R. c. Lavoie, 2024 QCCQ 3591
[30] Chefs 1 et 4 : Le poursuivant a‑t‑il fait une preuve hors de tout doute raisonnable que le feu d’artifice que l’accusée tient à la main en pointant les policiers situés en dessous du viaduc est une arme à feu au sens de l’article 2 du Code criminel?
[56] Il est intéressant de noter que le fusil à balles de peinture (un paint gun) peut devenir une arme à feu au sens de l’article 2 du Code criminel[8]. Pourtant il est utilisé lors d’un jeu où on marque l’adversaire avec une tache de peinture pour l’éliminer.
[57] Nulle personne raisonnable ne viendrait affirmer qu’il est évident que la bille propulsée à l’extérieur du canon du paint gun est susceptible de causer des lésions corporelles graves.
[58] De ce fait, l’utilisation par un expert du test de l’œil de cochon pour établir la vélocité du paint gun semble la meilleure façon, voire la seule façon de faire la preuve hors de tout doute raisonnable qu’il peut causer des lésions corporelles graves ou la mort.

◆ Données présentées

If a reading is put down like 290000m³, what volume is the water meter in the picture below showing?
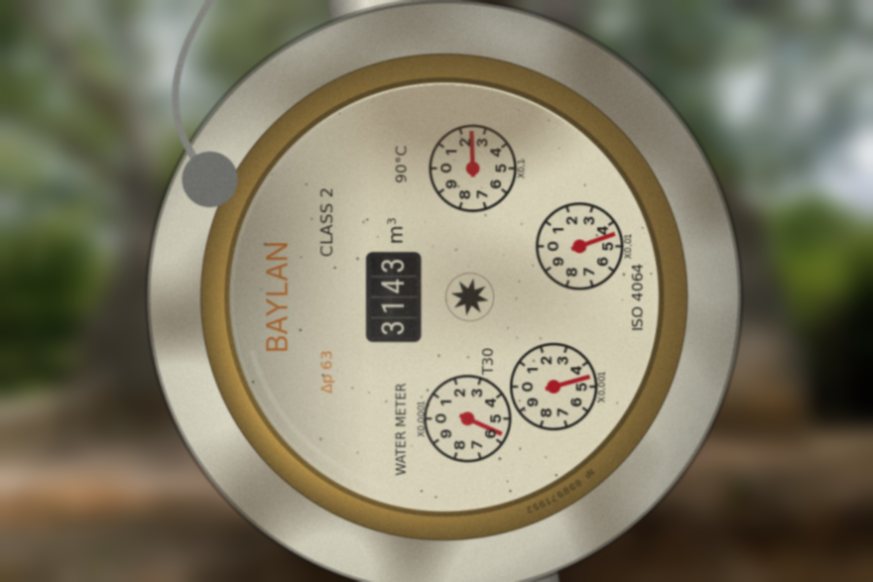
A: 3143.2445m³
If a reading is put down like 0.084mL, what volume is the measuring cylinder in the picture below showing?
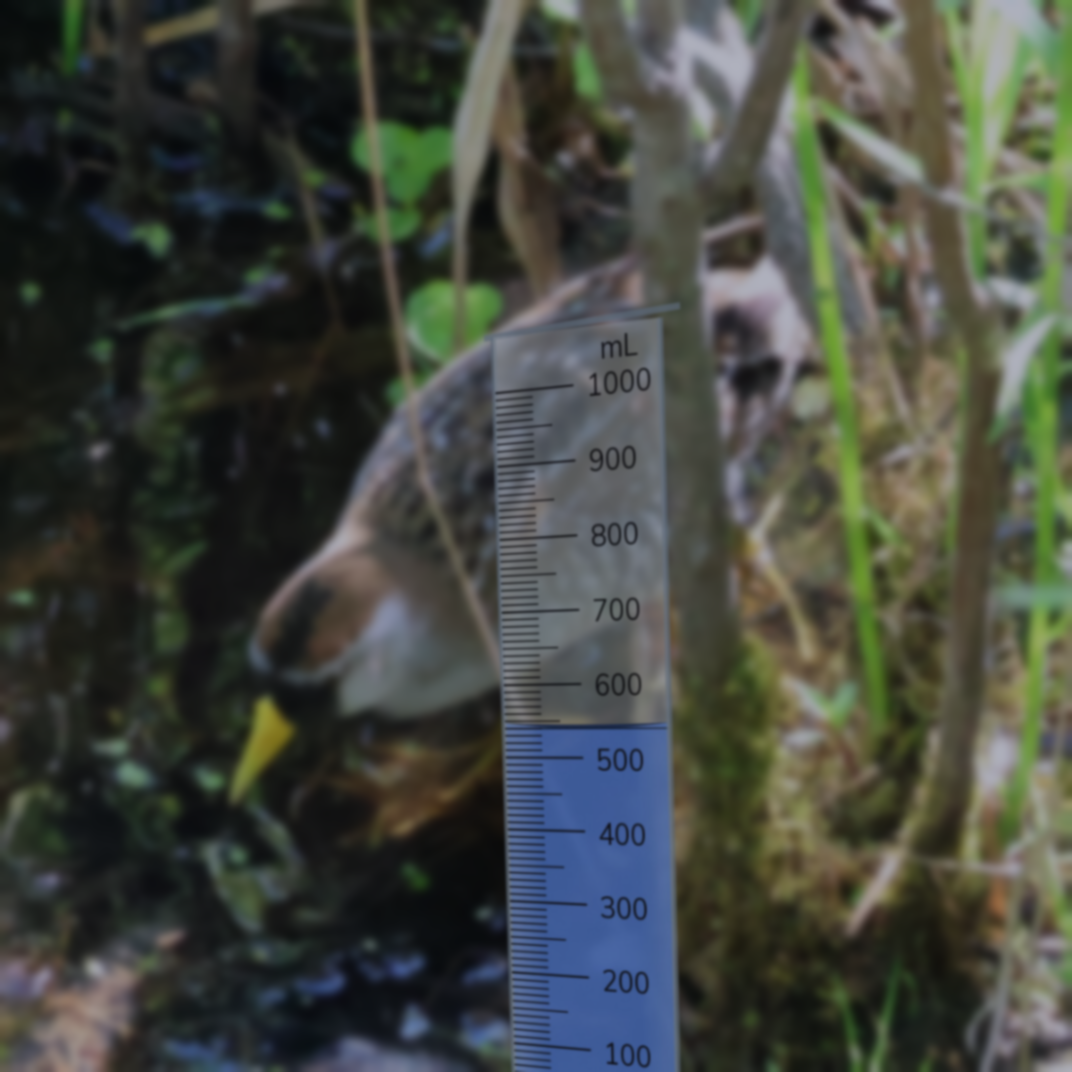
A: 540mL
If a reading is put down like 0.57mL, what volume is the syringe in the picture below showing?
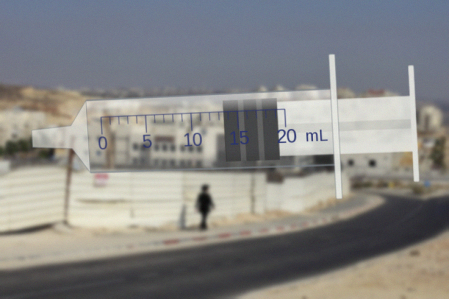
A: 13.5mL
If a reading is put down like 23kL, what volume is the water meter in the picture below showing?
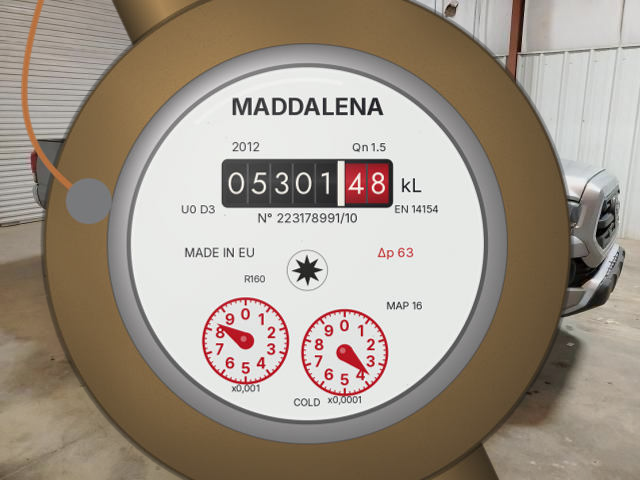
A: 5301.4883kL
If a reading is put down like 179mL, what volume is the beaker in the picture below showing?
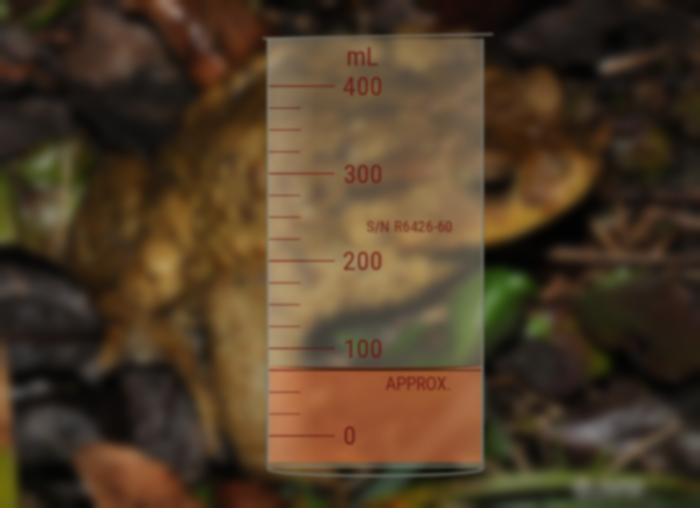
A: 75mL
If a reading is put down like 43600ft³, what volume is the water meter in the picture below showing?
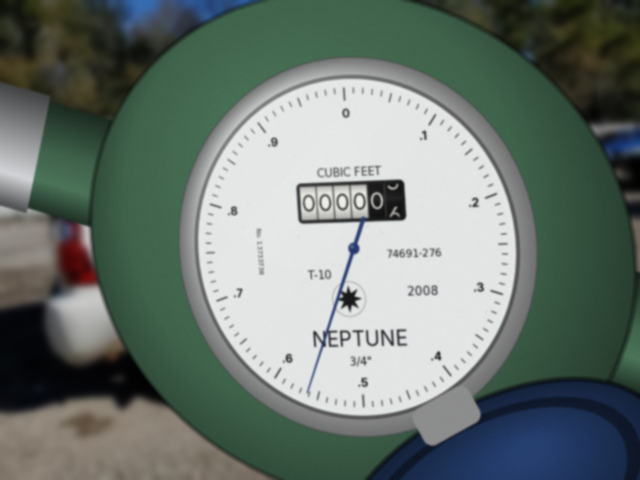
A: 5.56ft³
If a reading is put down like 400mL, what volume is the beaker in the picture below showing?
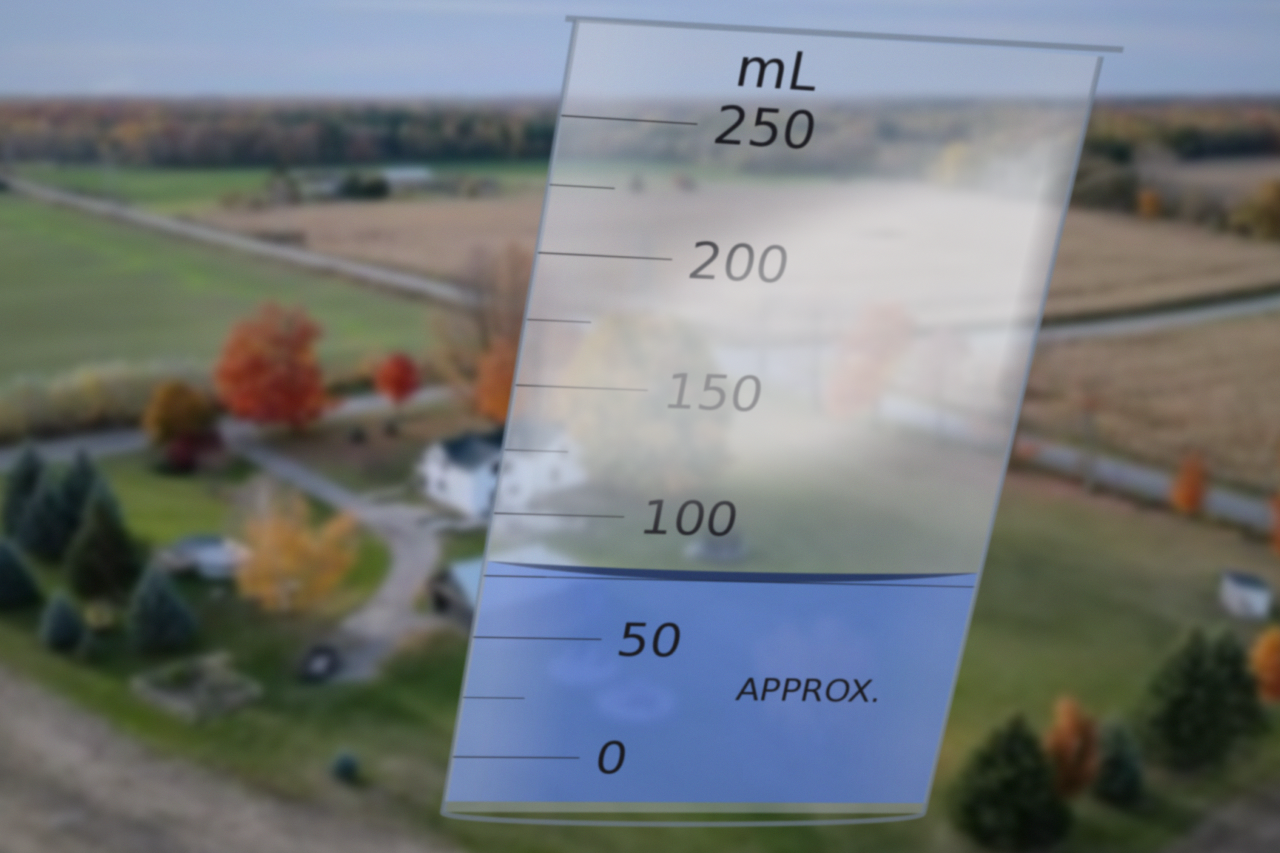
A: 75mL
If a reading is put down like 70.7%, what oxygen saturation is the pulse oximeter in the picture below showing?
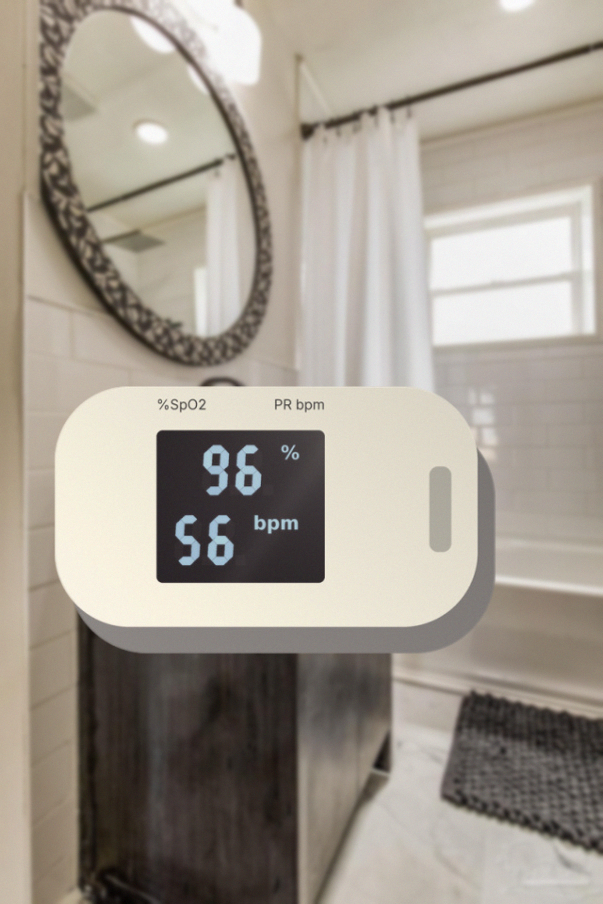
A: 96%
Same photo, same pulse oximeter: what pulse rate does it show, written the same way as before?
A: 56bpm
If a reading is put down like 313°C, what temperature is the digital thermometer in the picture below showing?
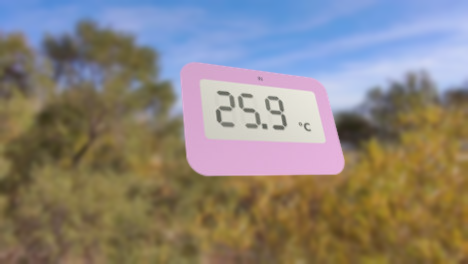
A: 25.9°C
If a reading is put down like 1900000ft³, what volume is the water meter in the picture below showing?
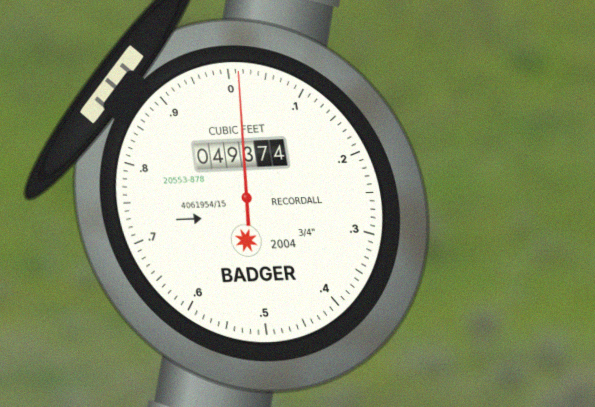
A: 49374.01ft³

◆ Consignes à suivre
A – Répondez aux questions suivantes à partir de l'extrait du jugement :
(i) À quels chefs se rapporte la question posée au paragraphe [30] ?
(ii) Quel objet l'accusée tient-elle à la main en pointant les policiers ?
(iii) Quel test un expert utilise-t-il pour établir la vélocité du paint gun ?
B – Relevez tous les numéros placés entre crochets en tête de paragraphe dans l'extrait du jugement.

◆ Réponses
A –
(i) Aux chefs 1 et 4.
(ii) Un feu d'artifice.
(iii) Le test de l'œil de cochon.

B – 30, 56, 57, 58